Sunday, April 27, 2008

How to extend the life of your water softener for years at little or no cost!

After servicing water treatment for a decade, I have found two things that homeowners must do if they want to extend the life of a water softener for many more years of faithful service. These two actions are simple. They should be done from the beginning when your water softener is new, but even if your system is old, you could start now, and it will add some life to your system.

The first action is to make sure the water softener is preceded by a sediment pre-filter. Even if you have never seen it, sediment and debris are present in your water. Water softeners do not take out sediment and debris, and they can either make their way through the softener to your plumbing and therefore the fixtures, or worse yet, they can clog and abrade the many seals and orifices in the control mechanism of your softener. If you have any iron in the water, you should be using a 5 micron pre-filter, since sedimentary (ferric) iron is between 5 and 10 microns in size and it can clog or foul water softener resin. Even if tests show that all the iron in your water is dissolved (ferrous), expect that some will occasionally sit in the well or pipes or well tank long enough to drop out of solution and become the clogging sedimentary type of iron.

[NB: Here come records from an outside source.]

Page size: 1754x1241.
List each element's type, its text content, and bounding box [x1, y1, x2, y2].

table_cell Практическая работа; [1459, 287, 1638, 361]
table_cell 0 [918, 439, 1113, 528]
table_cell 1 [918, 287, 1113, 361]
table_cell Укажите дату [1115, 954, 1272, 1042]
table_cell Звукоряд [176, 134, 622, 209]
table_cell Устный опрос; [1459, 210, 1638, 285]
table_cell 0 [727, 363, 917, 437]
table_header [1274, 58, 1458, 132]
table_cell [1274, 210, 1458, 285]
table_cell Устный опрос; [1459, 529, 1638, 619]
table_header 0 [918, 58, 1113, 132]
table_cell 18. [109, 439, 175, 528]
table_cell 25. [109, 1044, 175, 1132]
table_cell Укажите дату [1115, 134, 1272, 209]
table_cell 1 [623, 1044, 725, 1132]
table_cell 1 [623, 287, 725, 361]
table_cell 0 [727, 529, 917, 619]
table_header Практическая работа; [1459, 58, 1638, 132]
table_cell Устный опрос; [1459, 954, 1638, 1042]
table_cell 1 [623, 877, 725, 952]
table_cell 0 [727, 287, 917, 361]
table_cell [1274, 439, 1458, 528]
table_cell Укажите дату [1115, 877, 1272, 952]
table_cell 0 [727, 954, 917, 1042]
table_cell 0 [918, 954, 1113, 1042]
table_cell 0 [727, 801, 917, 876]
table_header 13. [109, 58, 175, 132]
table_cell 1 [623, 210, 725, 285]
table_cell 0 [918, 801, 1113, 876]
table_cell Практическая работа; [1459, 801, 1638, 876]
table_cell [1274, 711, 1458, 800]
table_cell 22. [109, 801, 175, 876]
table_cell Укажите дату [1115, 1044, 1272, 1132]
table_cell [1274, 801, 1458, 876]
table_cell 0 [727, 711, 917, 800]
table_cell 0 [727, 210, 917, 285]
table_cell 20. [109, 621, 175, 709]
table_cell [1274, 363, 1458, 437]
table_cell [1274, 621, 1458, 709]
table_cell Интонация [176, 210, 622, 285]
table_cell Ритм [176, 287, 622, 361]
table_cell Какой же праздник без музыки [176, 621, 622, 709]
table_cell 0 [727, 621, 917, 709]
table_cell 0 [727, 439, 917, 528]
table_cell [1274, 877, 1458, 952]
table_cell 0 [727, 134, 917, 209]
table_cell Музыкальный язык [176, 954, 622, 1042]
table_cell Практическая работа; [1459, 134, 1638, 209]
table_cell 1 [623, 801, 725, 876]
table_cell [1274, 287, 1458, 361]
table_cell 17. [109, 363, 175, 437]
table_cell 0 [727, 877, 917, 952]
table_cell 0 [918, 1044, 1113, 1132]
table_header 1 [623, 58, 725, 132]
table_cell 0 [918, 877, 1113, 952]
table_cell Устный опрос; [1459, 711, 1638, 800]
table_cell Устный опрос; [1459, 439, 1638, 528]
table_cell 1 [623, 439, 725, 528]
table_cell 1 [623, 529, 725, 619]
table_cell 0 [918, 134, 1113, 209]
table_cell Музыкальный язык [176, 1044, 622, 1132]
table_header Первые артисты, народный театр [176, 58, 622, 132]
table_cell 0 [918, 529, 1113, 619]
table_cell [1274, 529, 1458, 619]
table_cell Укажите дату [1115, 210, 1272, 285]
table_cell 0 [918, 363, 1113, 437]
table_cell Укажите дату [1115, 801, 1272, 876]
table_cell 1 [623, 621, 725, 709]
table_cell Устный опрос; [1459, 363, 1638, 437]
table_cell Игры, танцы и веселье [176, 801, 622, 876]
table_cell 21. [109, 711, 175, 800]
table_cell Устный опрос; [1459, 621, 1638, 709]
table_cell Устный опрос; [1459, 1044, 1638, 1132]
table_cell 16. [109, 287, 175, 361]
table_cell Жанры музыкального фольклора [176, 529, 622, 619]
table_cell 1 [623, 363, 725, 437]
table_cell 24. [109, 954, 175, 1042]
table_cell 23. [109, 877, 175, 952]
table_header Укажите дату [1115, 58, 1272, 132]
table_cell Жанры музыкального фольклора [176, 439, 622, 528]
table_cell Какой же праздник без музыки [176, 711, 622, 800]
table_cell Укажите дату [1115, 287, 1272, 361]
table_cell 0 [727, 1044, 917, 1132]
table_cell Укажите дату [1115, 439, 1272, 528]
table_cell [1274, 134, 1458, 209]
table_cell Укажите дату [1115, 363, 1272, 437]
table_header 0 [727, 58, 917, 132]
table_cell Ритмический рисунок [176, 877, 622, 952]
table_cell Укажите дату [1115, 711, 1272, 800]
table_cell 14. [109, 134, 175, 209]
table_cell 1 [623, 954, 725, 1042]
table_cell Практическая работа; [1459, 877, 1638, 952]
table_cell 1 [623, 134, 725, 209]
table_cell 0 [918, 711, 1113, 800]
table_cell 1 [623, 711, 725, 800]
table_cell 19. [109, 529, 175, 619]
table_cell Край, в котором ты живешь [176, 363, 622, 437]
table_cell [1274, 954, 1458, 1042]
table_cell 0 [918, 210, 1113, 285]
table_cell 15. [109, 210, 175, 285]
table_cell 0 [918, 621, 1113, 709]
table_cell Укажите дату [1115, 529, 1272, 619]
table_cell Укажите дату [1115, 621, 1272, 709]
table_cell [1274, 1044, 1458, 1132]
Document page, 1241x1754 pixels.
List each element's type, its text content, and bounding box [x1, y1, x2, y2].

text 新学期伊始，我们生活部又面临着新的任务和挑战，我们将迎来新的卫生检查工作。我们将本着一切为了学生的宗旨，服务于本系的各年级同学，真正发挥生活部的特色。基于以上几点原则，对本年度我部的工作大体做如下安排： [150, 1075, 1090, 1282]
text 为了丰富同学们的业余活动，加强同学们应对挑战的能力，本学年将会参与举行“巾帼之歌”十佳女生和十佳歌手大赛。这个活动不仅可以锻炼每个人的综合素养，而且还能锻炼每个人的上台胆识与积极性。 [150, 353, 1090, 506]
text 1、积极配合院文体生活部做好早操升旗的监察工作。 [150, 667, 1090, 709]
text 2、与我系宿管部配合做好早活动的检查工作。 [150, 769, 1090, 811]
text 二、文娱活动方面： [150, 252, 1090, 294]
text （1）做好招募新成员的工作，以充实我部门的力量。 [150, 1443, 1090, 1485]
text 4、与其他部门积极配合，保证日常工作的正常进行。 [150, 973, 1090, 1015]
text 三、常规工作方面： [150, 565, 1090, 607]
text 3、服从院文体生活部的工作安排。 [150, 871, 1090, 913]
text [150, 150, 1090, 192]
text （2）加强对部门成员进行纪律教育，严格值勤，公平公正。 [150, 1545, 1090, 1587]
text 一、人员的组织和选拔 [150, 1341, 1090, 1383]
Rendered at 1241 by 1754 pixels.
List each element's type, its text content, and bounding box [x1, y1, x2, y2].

Should every softener be installed with a pre-filter? Here is what happened last week to a new service customer of mine; they have municipal water and so when they paid their plumber to install a water softener, nobody recommended a pre-filter because it was assumed that the water was relatively clean. All went well for 3 years, but a couple of weeks ago, there was a fire on a nearby street and the firemen hooked up to the municipal hydrants and used water that flowed at a very high rate through the underground supply pipes. This disturbed a significant amount of sediment that had accumulated in the supply pipes over who knows how long. When the customers took showers in the next morning they noticed a huge drop in pressure. The softener was clogged so bad that the resin had to be dumped out and replaced along with the distributor tube. Had a pre-filter existed, it would have clogged too, but that cartridge would cost a few dollars to replace compared to the couple hundred it cost the customer in materials and labor to replace the resin.

The second thing is really a DON'T do, so it should be easy. Do NOT fill the brine vat. Only put enough salt in your brine vat to last a month. This is especially important if you use the potassium type of salt, since it drops out of solution very easily at the slightest temperature drop, and does not re-dissolve. I have seen cabinet model softeners (most big box units are cabinet models) ruined because the salt or potassium had packed and solidified so hard that it was impossible to dissolve with hot water or to break up with blunt force. When the salt solidifies like this, it will stop getting drawn into the softener during regeneration and the softener becomes useless. It is good to allow the salt to almost empty before you put another bag in, and the more efficient your system is (like Kinetico or Ecowater) the more important it is to follow this guideline.